Nick Sherman suggests that those interested in the Arial story look under the Wikipedia hood to see who has contributed to its account of the typeface. “This can be found by comparing previous edits of the article, under the ‘View history’ tab. For example, you can see that Thomas Phinney has edited the Arial article several times. You can also find some interesting tidbits under the ‘Discussion’ tab.

He also reminds me that John Downer tackled the subject of copied/pirated/cloned typefaces in “Call It What It Is”, an essay published in Emigre magazine in 2003, which is now available online. “On the one hand, a type designer who makes a serious effort to acknowledge certain sources of inspiration opens himself or herself to criticism concerning the ethics of appropriating the work of another,” Downer writes. “On the other hand, a type designer who fails to cite sources, or, worse, makes a conscious effort to avoid acknowledging sources, leaves himself or herself open to charges of impropriety.” This second situation seems to me to describe the skepticism many have expressed about Monotype’s version of Arial’s history.

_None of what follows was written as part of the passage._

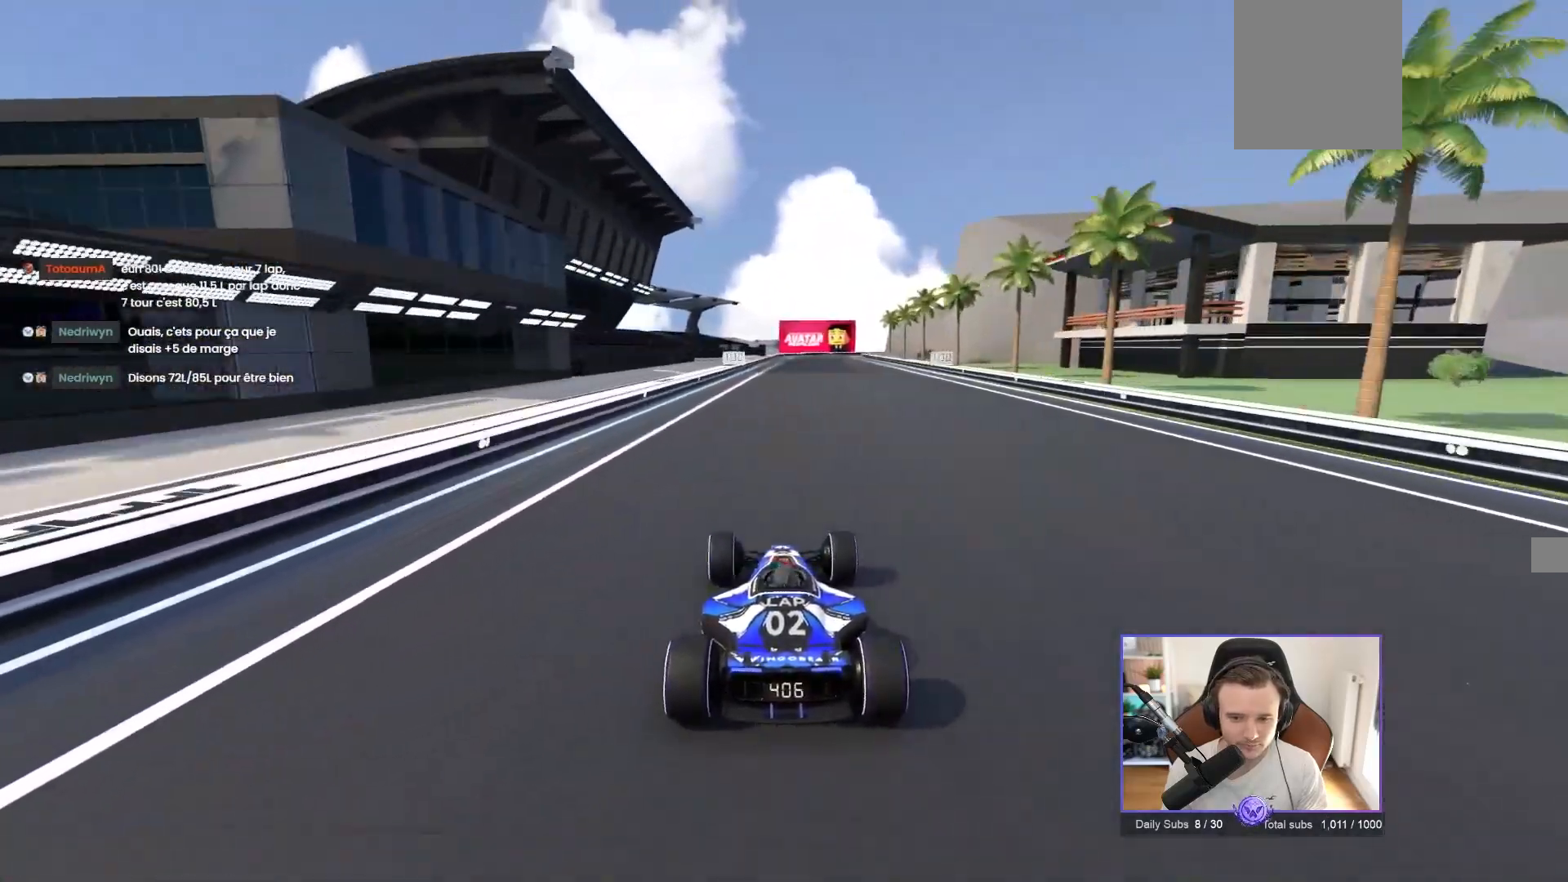
{"buttons": ["A"], "left_stick": "center", "events": []}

More directly relevant to the issue of defining what constitutes a copied/pirated/cloned typeface are Downer’s eight categories:

Closely based on historical models (metal type, hand-cut punches, etc.) for commercial or noncommercial purposes, with the right amount of historic preservation and sensitivity to the virtues of the original being kept in focus—all with a solid grounding in type scholarship behind the effort, too.

Closely based on characters from various fonts all cut by one person, or cut by various hands, all working in one particular style or genre-like a medley or an overview done more for the sake of providing a “sampling” than for the sake of totally replicating any one single cut of type.

Closely based on commercial successes (of any medium) to belatedly muscle in on part of an unsaturated market, often by being little more than a cheap imitation of what has already been deemed by experts as a legitimate revival. “Me Too” fonts, or “Copy Cat” fonts, as they are called, tend to focus on opportunism rather than on originality. These don’t rate as revivals because they don’t revive.

Loosely based on artistic successes (of any medium) as a kind of laboratory exercise, often without much concern for their immediate or eventual commercial viability.

Loosely based on historical styles and/or specific models, usually with admiration and respect for the obvious merits of the antecedents—but with more artistic freedom to deviate from the originals and to add personal touches; taking liberties normally not taken with straight revivals.

Loosely based on commercial successes (of any medium) as a means of further exploring, or further exploiting, an established genre; milking the Cash Cow one more time.

Loosely based on artistic or commercial successes (of any medium) for only rarely more than minor advancements in a tried, popular, accepted style; akin to previous category.

Loosely based on prominent features of the model, often with humor or satire as the primary objective, but quite often also with humor or satire as an unexpected effect.

Downer does not use the term pirated but counterfeit is surely the same. The problem with his definition is that it is not precise. It relies on experts to know one when they see one. It also sees clones as the same as pirated fonts. But I think there is a difference: pirated fonts are metal or film copies while clones are digital ones. Clone suggests a more accurate, if not identical, copy of a typeface. A clone is not only a typeface that looks like another one but has nearly the same data. By this definition Arial is not a clone of Helvetica, even though it has muscled in on Helvetica’s commercial success.